Laiklik taraftarları, pratikte modern hayat tarzını savunduklarını ileri sürüyorlar; bu iddia, laikliği eleştirenlerin modern hayata tab'an muhalif oldukları varsayımını kapsıyor. Ömürlerini laiklik uğruna mücadeleye hasreden bürokrat, asker, hukukçu, akademisyen veya burjuva takımı, esasında kifâyetsiz ve kısır bir ideolojik lugâtle ayakta durmaya çabalıyorlar ve fikirlerini nakzeden olgular karşısında yürüttükleri tartışmanın bir üst seviyesine terfî edemiyorlar. Sebebi açıktır: Modern hayat tarzı, artık laikliğin alâmet-i farîkası olmaktan çıkmış, bir tüketim kalıbı sûretine bürünmüştür. "Asrîlik-gerilik" dikotomisi bugünün değil, (Yakın Türk tarihi esas alındığında), Meşrutiyet öncesi zamanların tahlilinde kullanılabilecek, modası geçmiş bir araçtır. Aynı vâsıtayı 21. asrın Türkiyesi'ne uygulayarak sosyal tahlil yapmak gülünç oluyor; hastanelerin kan servislerinde hijyene uygun tıbbî setler kullanmak yerine, boynuzla hacamat yapmaya kalkışılmasından farksız.

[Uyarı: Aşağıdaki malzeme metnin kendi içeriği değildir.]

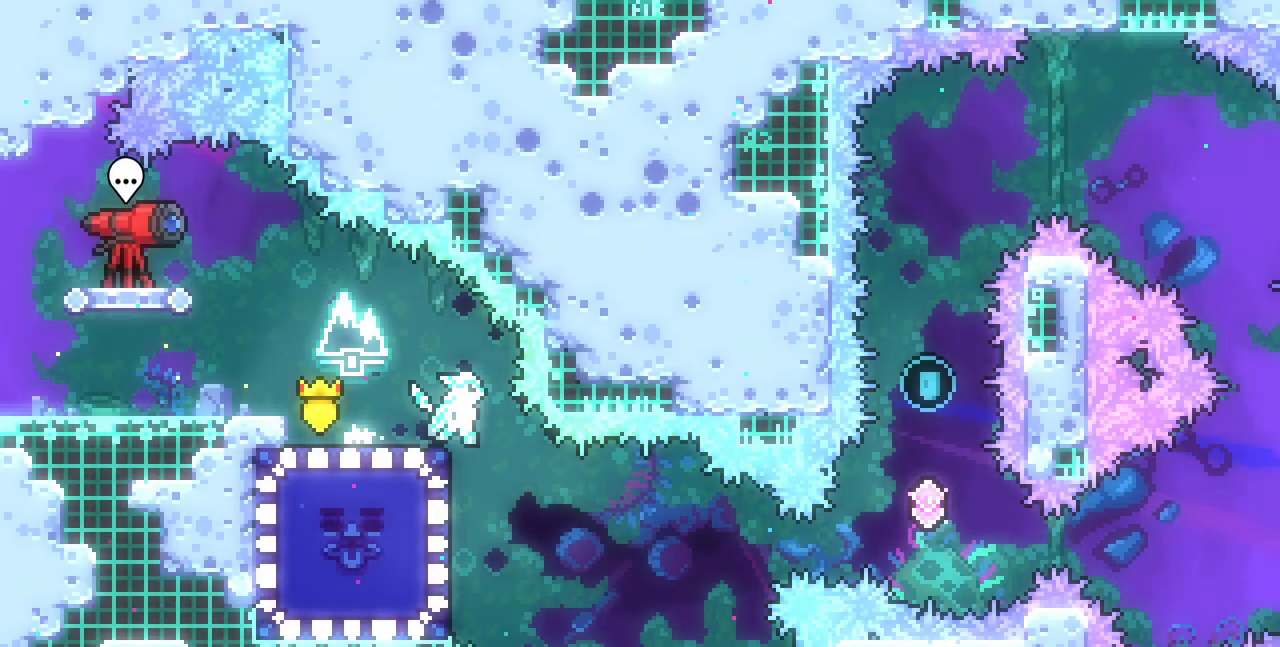
{"keys": ["left"], "events": [[17, "right", "up"], [317, "left", "down"], [350, "c", "down"], [483, "c", "up"]]}
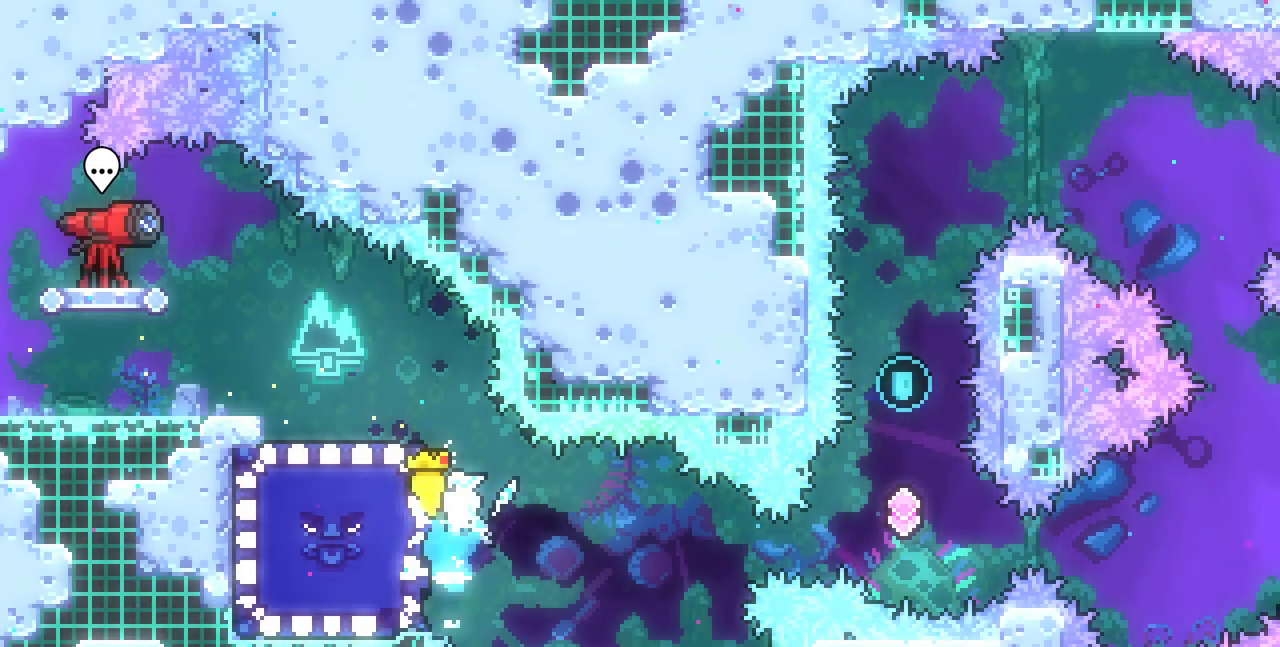
{"keys": ["left", "x"], "events": [[17, "left", "up"], [383, "left", "down"], [433, "x", "down"]]}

Modernlik herkesi kapsıyor; matah bir netice diye söylemiyorum; muhalifi yok ki lüzûmundan veya rejim için ne kadar gerekli olduğundan bahsedebilelim: Modernlik, bir tüketim kalıbı olarak mezralardan, korunaklı büyük burjuva sitelerinde yaşayanlara kadar herkese aynı derecede hükümfermâ.

Niçin bu elverişsiz araçta ısrar edilir; bu biraz da "Sünnetçinin vitrini" hikâyesine benziyor. Vaktiyle "Bunlar otobüslere haremlik-selamlık getirecekler; kadınların başı açık gezmesini yasaklayacaklar" paranoyası propaganda edilmişti, gülünçtü. Laiklikten hazetmediği varsayılan kalabalıklar, modernizmin en sıkı müşterisidir bugün. Başını örtenler, evlerinin ötesinde çılgınca bir ritimle akan ve değişen hayata katılmayı talep ediyorlar; onlar da en az laikçiler kadar iyi tüketici ve şüphesiz laikçilerden daha fazla liberal bir bakış açısına sahipler; "bir lokma, bir hırka" felsefesiyle tüketim kalıplarını lânetlemiyorlar, sadece satın alırken kendi kriterlerini öne çıkarıyorlar ve kaçınılmaz bir sûrette dünyevîleşiyorlar. Onlar da iyi meskenlerde, villalarda oturmak istiyor, süpermarketlerde marka stantlarının önünde duraklıyor, imkân nisbetinde yaz tatili programı yapıyor, pahalı mücevher takınıyor, iyi arabalara biniyorlar.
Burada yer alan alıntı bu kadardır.